*Given instruction a*. Reproduce the part of the listing that opens with the line containing "Durban: 07:30 -> none" and closes with the listing's last line, both included, and leave the picture lines out.

*Source passage*.
========
Ranking these batsmen is something we do not want to do – it would be meaningless and insulting to their genius. Mount Everest has enough space for all of them.
What makes the left hander so special? For one the rarity because we still get to see only two or at best three in a team. Among batsmen who have scored over 2000 runs in Test cricket there is only one left hander for every three right hand batsmen. And then there are these advantages:
- Bowlers find it difficult to switch their line and the left hander is given opportunities on the leg stump and outside to score from. - The normal incoming ball from outside a right hander’s off stump cannot get the leftie LBW since it pitches outside leg-stump of the left hander. - Wicket keepers find the left side difficult and are prone to be clumsy keeping to left handers. - Since the field has to change and the bowler has to switch line every time a single is taken - when batting with a right hander – the leftie irritates and disturbs their rhythm by his very presence. If there are enough left handers in the team, it makes sense to keep the batting order flexible to ensure a left-right combination at the crease as far as possible. - Bowlers find it difficult to bowl from round the wicket even though it is an important option against the leftie. Spinners tend to bowl from wide of the crease while faster bowlers are always conscious of not running on to the pitch on their follow through.
Just as the right hander’s on drive is the touchstone of his prowess, so is the cover drive for the left hander. Does it have anything to do with the batsman’s stance? Neil Harvey was a hero to many when he burst on the scene and such was his footwork, grace and artistry that even 50 years later there are many who swear that he cannot be surpassed.
Of Sobers and his unlimited magic so much has been told that we just share one incident – when Benaud in the 1960-61 Test in Australia thought he had beaten Sobers with the googly, that magician changed stroke even as the ball was sneaking past him and whipped it back to the sight screen. Till date no one has remotely matched the insouciant grace and lissomness that Sobers brought to the ground.
Following Harvey and Sobers, was Graeme Pollock who perhaps could have ended up as the best of them all. Could he have sustained his initial tempo? Would he have been equally good when confronted by the best spinners from India and Pakistan? The jury will forever be out on that. Meanwhile West Indies unleashed a line of great left handers. From the 1960s till 2000 they produced a string of pearls – Lloyd, Kallicharan, Fredericks, Lara and Gayle. Lara did enough in a magnificent career to keep the debate going permanently as to who is the best batsman after Bradman. Has there been anyone with as much magic in the high backlift as Lara? Has there been a batsman who played as late as Lara – so much so that to mere mortals he looked supernatural as he seemed to have a choice of three shots for every ball. No one has ever faced Murali better than Lara and remember that for much of his career he carried a limp West Indian batting line up on his colossus like shoulders.
========
*Data for this task*.
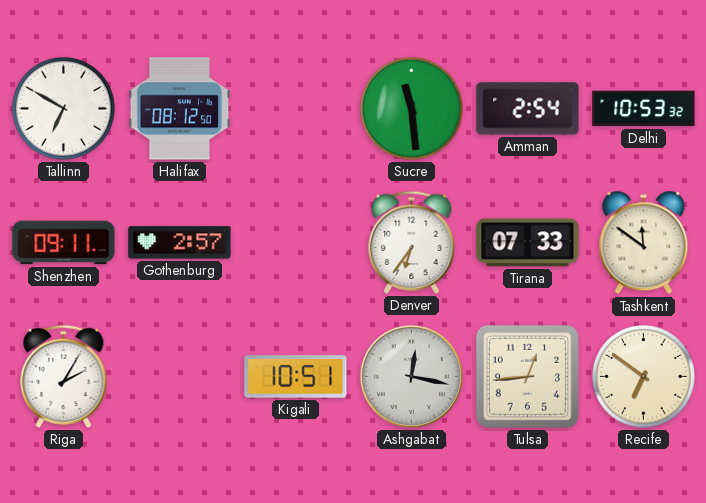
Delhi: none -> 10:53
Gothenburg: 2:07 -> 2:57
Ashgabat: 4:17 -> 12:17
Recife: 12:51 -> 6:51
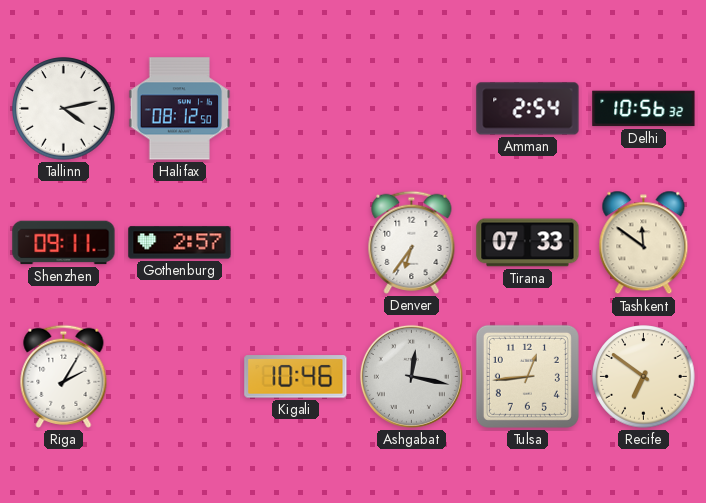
Tallinn: 6:50 -> 4:13
Sucre: 11:29 -> none
Delhi: 10:53 -> 10:56
Kigali: 10:51 -> 10:46
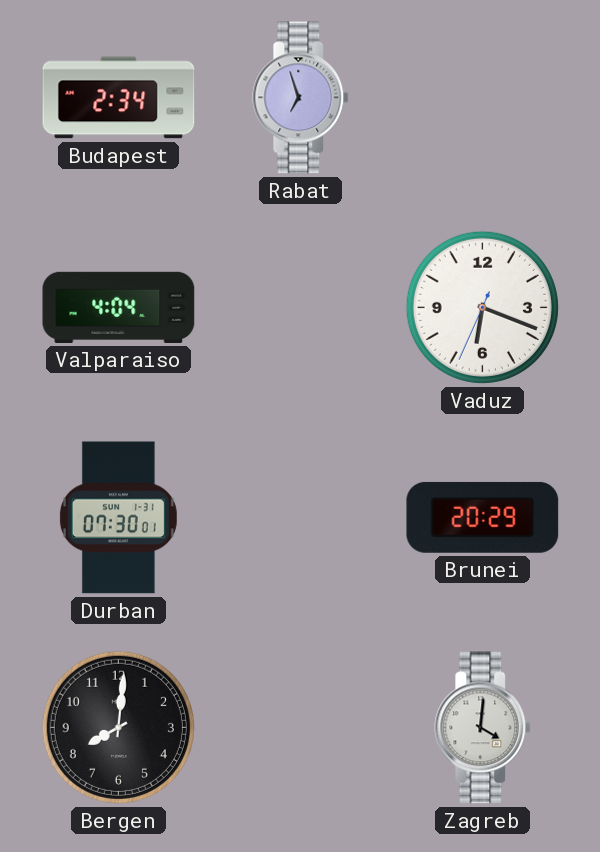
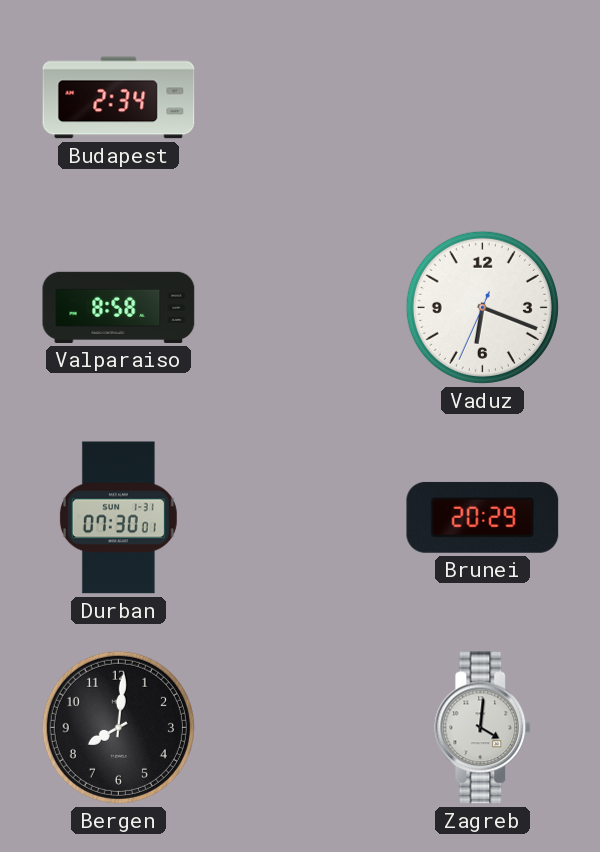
Rabat: 6:57 -> none
Valparaiso: 4:04 -> 8:58
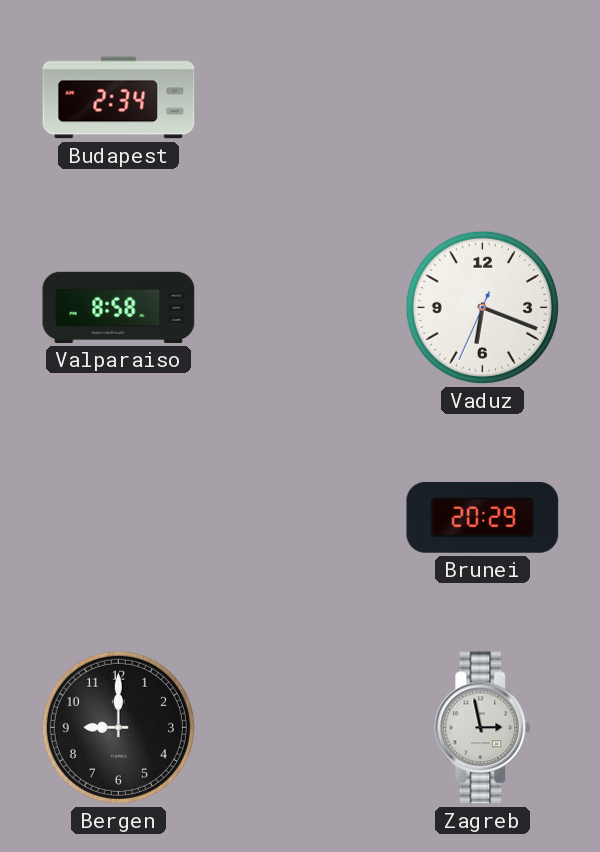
Durban: 07:30 -> none
Bergen: 8:01 -> 9:00
Zagreb: 4:01 -> 2:58
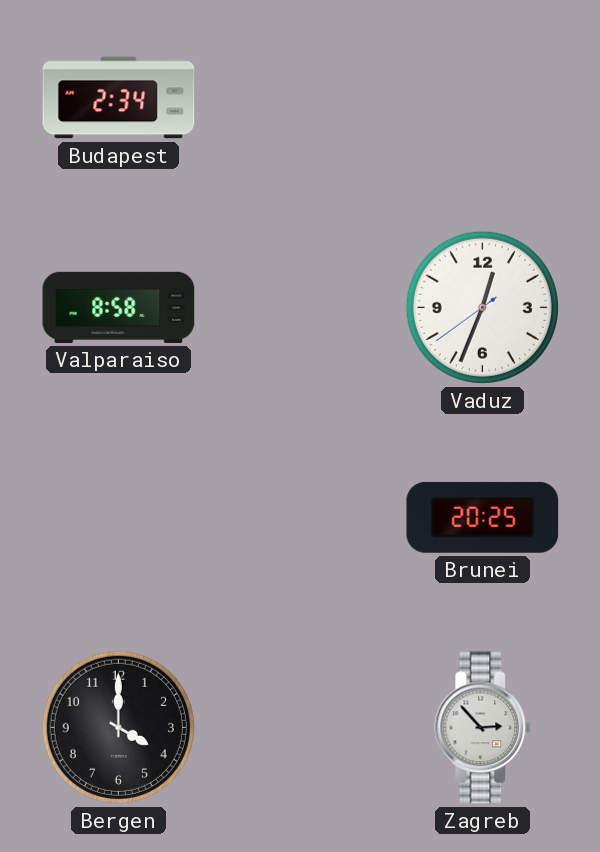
Vaduz: 6:18 -> 12:33
Brunei: 20:29 -> 20:25
Bergen: 9:00 -> 4:00
Zagreb: 2:58 -> 2:53
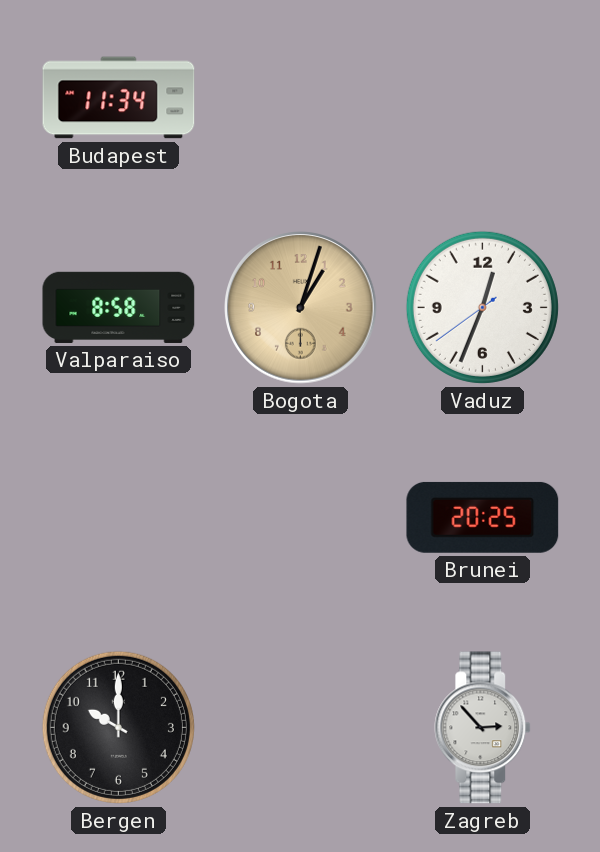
Budapest: 2:34 -> 11:34
Bogota: none -> 1:03
Bergen: 4:00 -> 10:00
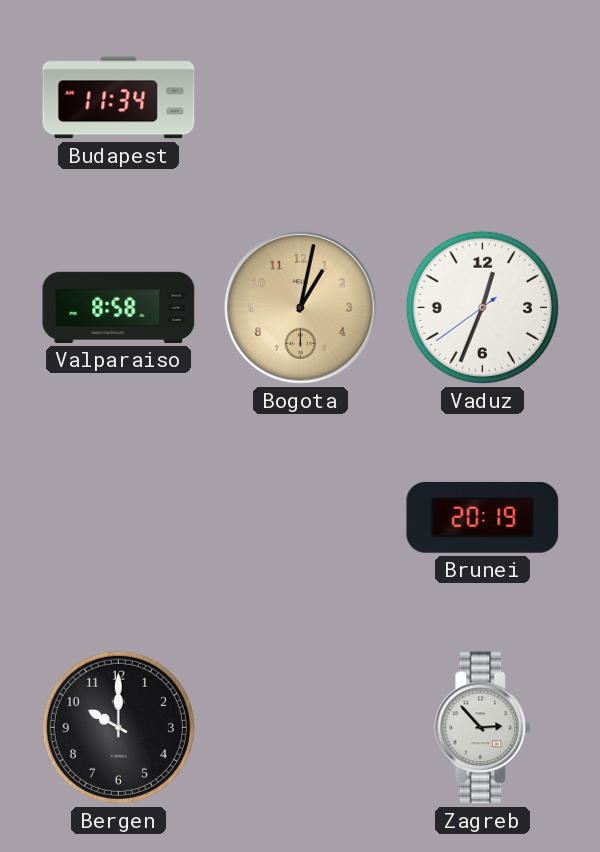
Bogota: 1:03 -> 1:02
Brunei: 20:25 -> 20:19
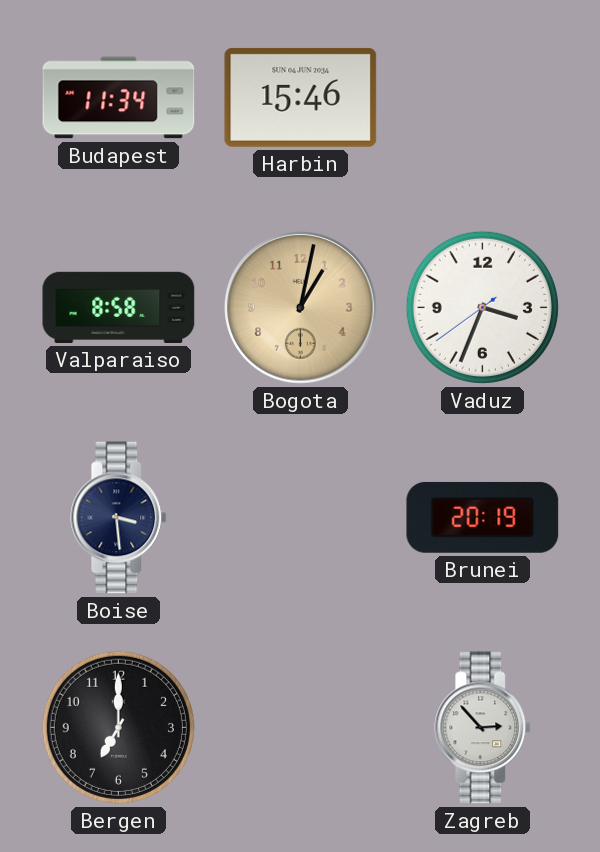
Harbin: none -> 15:46
Vaduz: 12:33 -> 3:33
Boise: none -> 3:29
Bergen: 10:00 -> 7:00
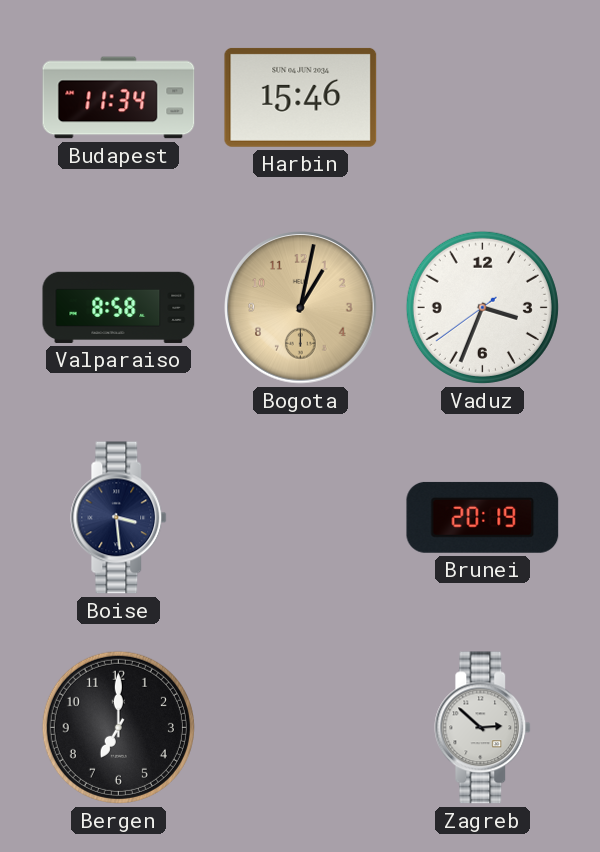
Zagreb: 2:53 -> 2:52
========
*Given instruction b*. From the passage on left-handed batsmen, write out the part that opens with the words "Just as the" and closes with "cannot be surpassed.".

*Task output a*.
Durban: 07:30 -> none
Bergen: 8:01 -> 9:00
Zagreb: 4:01 -> 2:58
Vaduz: 6:18 -> 12:33
Brunei: 20:29 -> 20:25
Bergen: 9:00 -> 4:00
Zagreb: 2:58 -> 2:53
Budapest: 2:34 -> 11:34
Bogota: none -> 1:03
Bergen: 4:00 -> 10:00
Bogota: 1:03 -> 1:02
Brunei: 20:25 -> 20:19
Harbin: none -> 15:46
Vaduz: 12:33 -> 3:33
Boise: none -> 3:29
Bergen: 10:00 -> 7:00
Zagreb: 2:53 -> 2:52

*Task output b*.
Just as the right hander’s on drive is the touchstone of his prowess, so is the cover drive for the left hander. Does it have anything to do with the batsman’s stance? Neil Harvey was a hero to many when he burst on the scene and such was his footwork, grace and artistry that even 50 years later there are many who swear that he cannot be surpassed.